Relevansi Psikologi Sosial Le Bon di Masa Kini

Meskipun teori Le Bon tentang psikologi massa telah dikritik dan diperdebatkan oleh banyak ilmuwan sosial, namun banyak aspek dari teorinya masih relevan hingga saat ini. Terutama dalam era digital dimana kerumunan tidak hanya terjadi secara fisik, tetapi juga secara virtual melalui media sosial. Saat ini, orang lebih mudah terhubung dengan kerumunan atau massa melalui media sosial. Hal ini membuat Le Bon menjadi semakin relevan karena teorinya dapat membantu kita memahami bagaimana individu berperilaku dan berpikir ketika berada dalam kerumunan virtual tersebut. Le Bon juga dapat membantu kita memahami bagaimana pengaruh sosial dapat memengaruhi perilaku dan tindakan kita. Teori Le Bon mengajarkan bahwa individu cenderung lebih mudah terpengaruh oleh tindakan dan opini orang lain di sekitarnya. Oleh karena itu, kita perlu lebih waspada terhadap pengaruh sosial yang mungkin memengaruhi kita dalam mengambil keputusan.

Kesimpulan

Gustave Le Bon merupakan tokoh penting dalam perkembangan psikologi sosial karena karyanya yang membahas bagaimana individu berperilaku ketika berada dalam kerumunan atau massa. Meskipun teorinya telah dikritik dan diperdebatkan oleh banyak ilmuwan sosial, namun banyak aspek dari teorinya masih relevan hingga saat ini. Terutama dalam era digital dimana kerumunan tidak hanya terjadi secara fisik, tetapi juga secara virtual melalui media sosial. Oleh karena itu, teori Le Bon dapat membantu kita memahami bagaimana individu berperilaku dan berpikir ketika berada dalam kerumunan virtual tersebut.

FAQs

1. Apa yang dimaksud dengan psikologi sosial?

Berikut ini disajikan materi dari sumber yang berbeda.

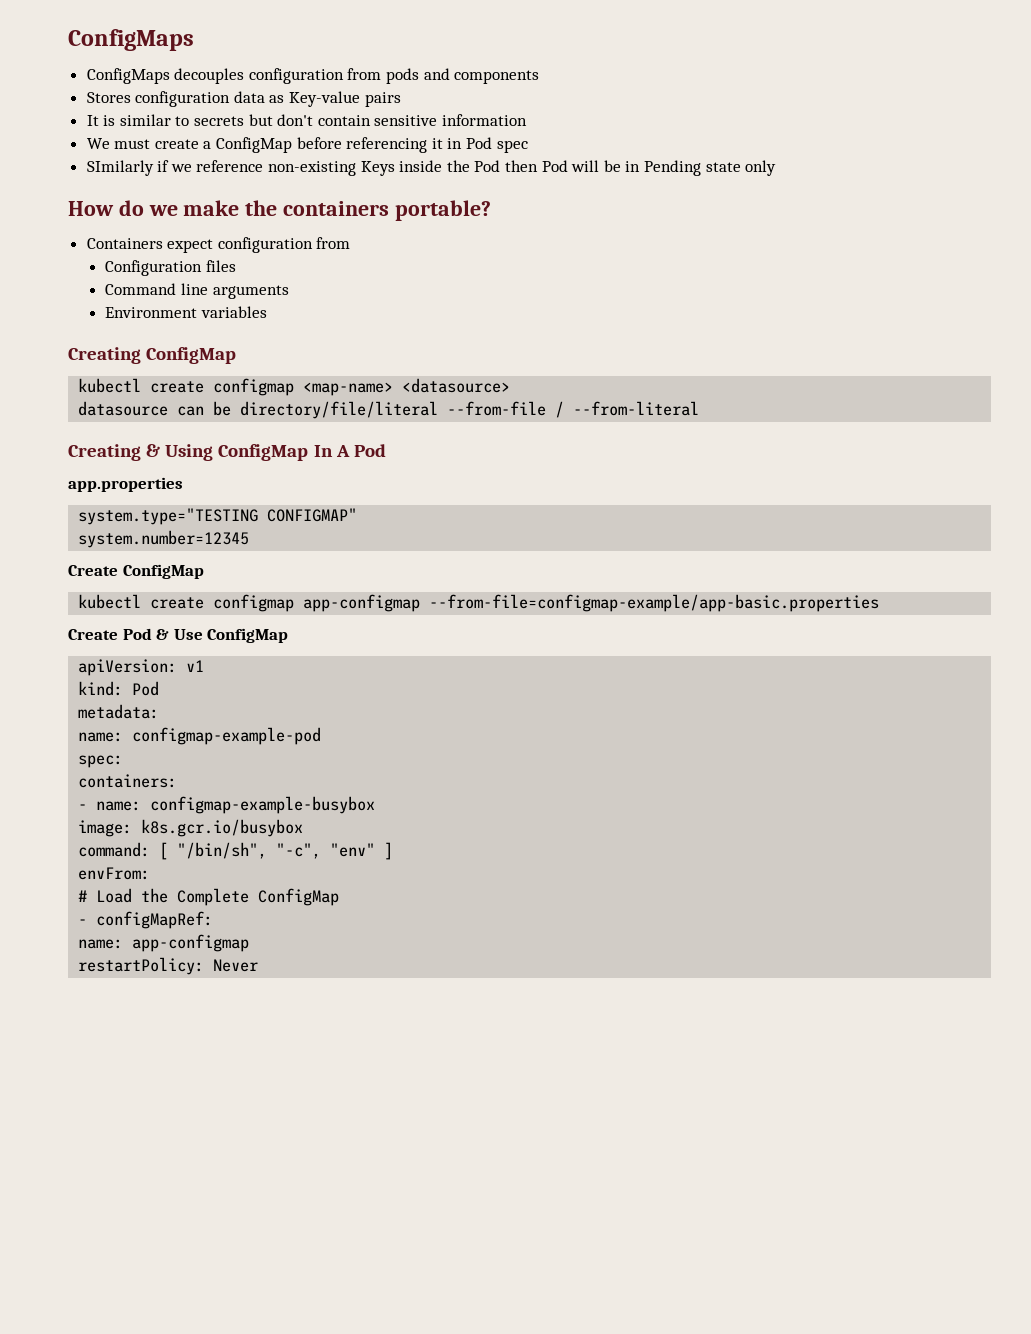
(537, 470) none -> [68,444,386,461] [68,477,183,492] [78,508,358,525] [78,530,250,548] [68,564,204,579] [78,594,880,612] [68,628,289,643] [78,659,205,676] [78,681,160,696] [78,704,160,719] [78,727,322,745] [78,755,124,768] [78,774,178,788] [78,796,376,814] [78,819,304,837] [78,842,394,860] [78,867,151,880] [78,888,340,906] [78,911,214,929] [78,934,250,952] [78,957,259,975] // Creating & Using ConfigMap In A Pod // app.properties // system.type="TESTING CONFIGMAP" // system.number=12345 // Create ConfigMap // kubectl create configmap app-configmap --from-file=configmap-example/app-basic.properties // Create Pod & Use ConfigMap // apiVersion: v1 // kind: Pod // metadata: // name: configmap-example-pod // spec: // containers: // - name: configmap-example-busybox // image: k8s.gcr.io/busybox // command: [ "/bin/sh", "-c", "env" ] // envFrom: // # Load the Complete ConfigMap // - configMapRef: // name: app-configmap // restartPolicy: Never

Psikologi sosial adalah cabang psikologi yang mempelajari bagaimana individu berinteraksi dengan orang lain dan lingkungannya.

2. Siapa Gustave Le Bon?

Gustave Le Bon adalah seorang ilmuwan sosial Prancis yang terkenal karena karyanya yang berjudul “The Crowd: A Study of the Popular Mind”.

3. Apa yang dibahas dalam buku “The Crowd: A Study of the Popular Mind”?

Buku ini membahas bagaimana individu berperilaku ketika berada dalam kerumunan atau massa.

4. Apa itu “hipnosis kolektif”?

Hipnosis kolektif adalah keadaan di mana individu merasa terhubung dengan orang di sekitarnya dan cenderung mengikuti tindakan yang dianggap benar oleh orang lain tanpa berpikir terlebih dahulu.

5. Mengapa teori Le Bon masih relevan hingga saat ini?

Teori Le Bon masih relevan hingga saat ini karena banyak aspek dari teorinya yang dapat membantu kita memahami bagaimana individu berperilaku dan berpikir ketika berada dalam kerumunan atau massa, baik secara fisik maupun secara virtual melalui media sosial.